"... the average player only needs to know a limited amount about the openings he plays. Providing he understands the main aims of the opening, a few typical plans and a handful of basic variations, that is enough. ..." - FM Steve Giddins (2008)
Tips for beginner (opening is the most important)

Knowing opening variations to a deep degree is worthwhile, but for a beginner it is NOT the most important thing: the patterns of tactics, combinations, as well as opening principles, strategy are far more important. The first time a National Master spoke to the high school chess club I coached, he said that even at his level he only worried about knowing enough about openings to get him to a playable middlegame.

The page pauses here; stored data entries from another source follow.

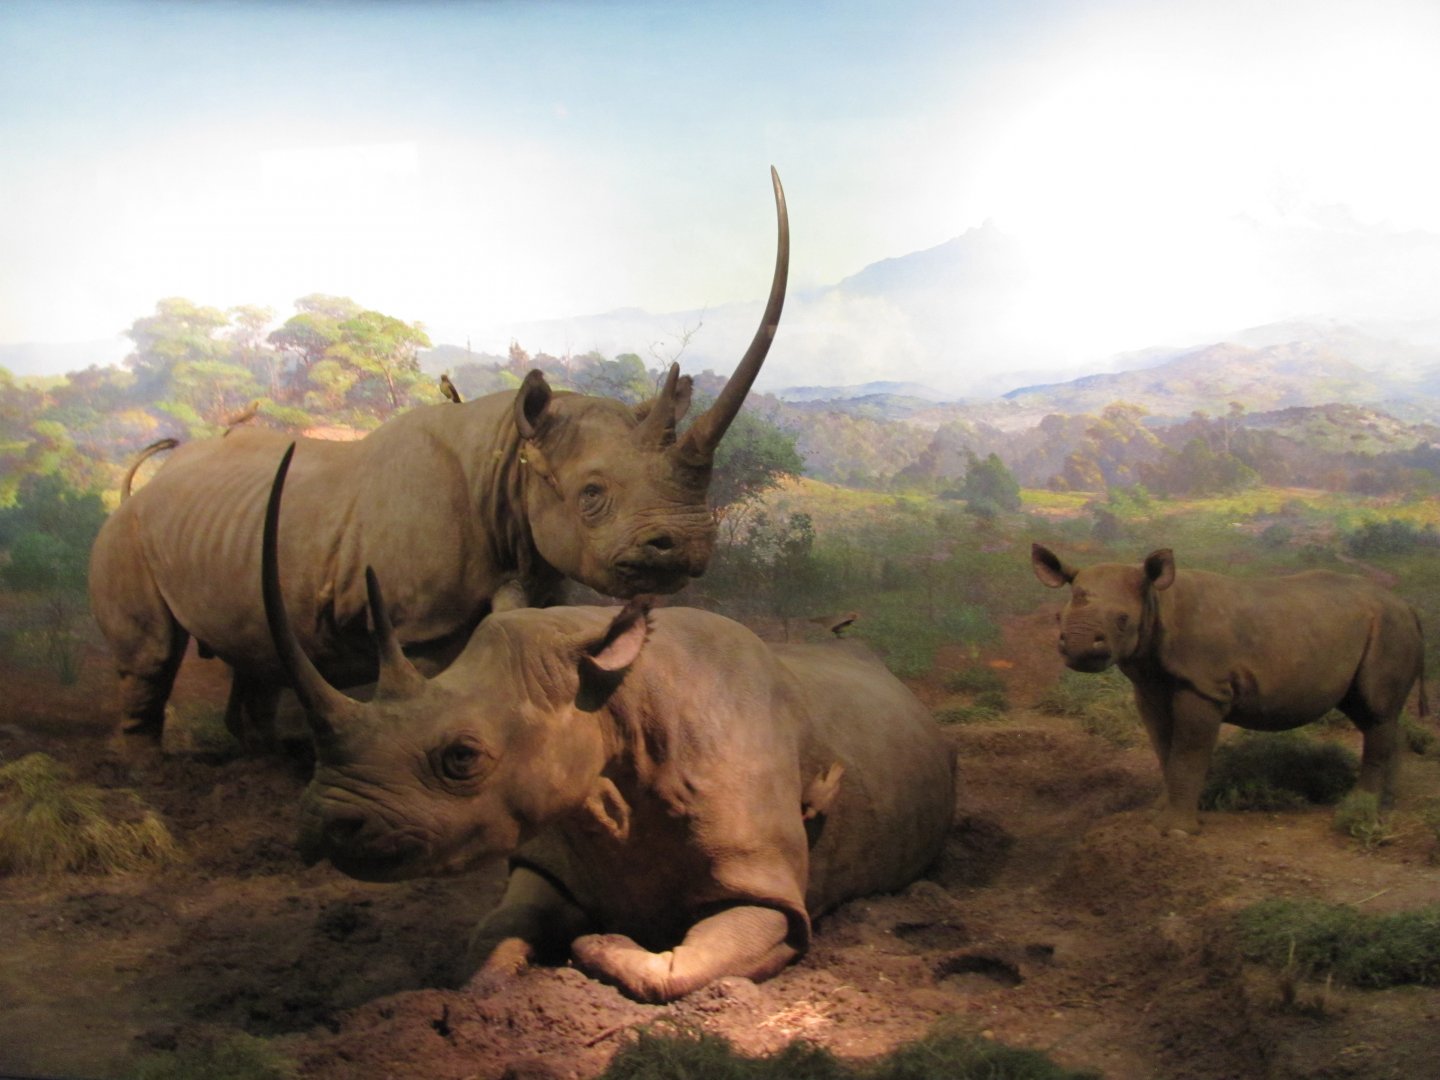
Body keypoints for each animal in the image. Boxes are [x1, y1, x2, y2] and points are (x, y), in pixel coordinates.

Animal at [89, 169, 789, 748]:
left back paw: (261, 754)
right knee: (151, 654)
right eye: (592, 495)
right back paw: (147, 770)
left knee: (254, 646)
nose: (687, 547)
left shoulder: (536, 573)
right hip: (126, 533)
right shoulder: (419, 620)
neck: (510, 460)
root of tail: (137, 489)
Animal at [260, 445, 957, 1002]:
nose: (322, 825)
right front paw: (484, 990)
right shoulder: (554, 842)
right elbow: (493, 933)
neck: (614, 704)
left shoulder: (766, 890)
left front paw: (595, 948)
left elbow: (683, 964)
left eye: (463, 757)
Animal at [1032, 543, 1427, 835]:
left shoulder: (1205, 688)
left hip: (1388, 627)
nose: (1079, 649)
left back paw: (1359, 813)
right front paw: (1157, 814)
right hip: (1371, 625)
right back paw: (1384, 806)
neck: (1157, 602)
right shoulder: (1151, 686)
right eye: (1057, 618)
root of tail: (1408, 604)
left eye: (1123, 619)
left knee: (1376, 711)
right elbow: (1163, 746)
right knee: (1372, 714)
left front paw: (1177, 830)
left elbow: (1188, 753)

No realization (of contradicting myself) has come to me.
My comment was aimed at the OP, not you.

"... the average player only needs to know a limited amount about the openings he plays. Providing he understands the main aims of the opening, a few typical plans and a handful of basic variations, that is enough. ..." - FM Steve Giddins (2008)
I've never seen you use this quote before. You should more often.
"... I've never seen you use this quote before. You should more often." - Cherub_Enjel
For example, I used the Giddins quote about 4 days ago in post #8 in the thread, "Opening theories not for under 1600 players?" I think it was yesterday that I used it in post #13 of the thread, "My way of choosing and learning an opening repertoire." You can contribute the quote yourself whenever you want.
I would like to say that opening is the most important. When i started learning chess at the age of 5, I had three good chess book. One opening book, one middle game book(I remember the title -Combination, the heart of chess) and one endgame book. As far as i can recall my beginner chess life , in the age of 7 or 8, I could read thoroughly the opening book and remember most main lines. So the benefits were that I could play Sicilian , Giuoco piano , Ruylopez, QGD etc. As soon as my opponents moved out of opening, i could take the advantage of opening benefit and knock him out in many games. The most difficult stage in my beginner life was that when I run out of my opening book, I had no idea what to do next though. The benefit of learning the opening book was that I could even knock down the strong opponents from the start. According to my memories, in my 20s, in around 2000, while my rating was around 1800, I won one game against Deep Junior 6.0 in pentium 3 even in the opening. The computer did not have the opening book installed ( the computer rating might be around 2500 elo with pentium 3 pc) and I could win the computer 10/10 when i play the same exact opening again and again as the computer software those days did not play much variations. The middle game is the core of chess and it take heaps of years to learn. It will also give you good benefits and tips if you learn simple (rook, king, pawn) endgame. So in short, learning the opening would give you a big advantage to your chess life and even give you the chance to win against stronger opponent in a short period.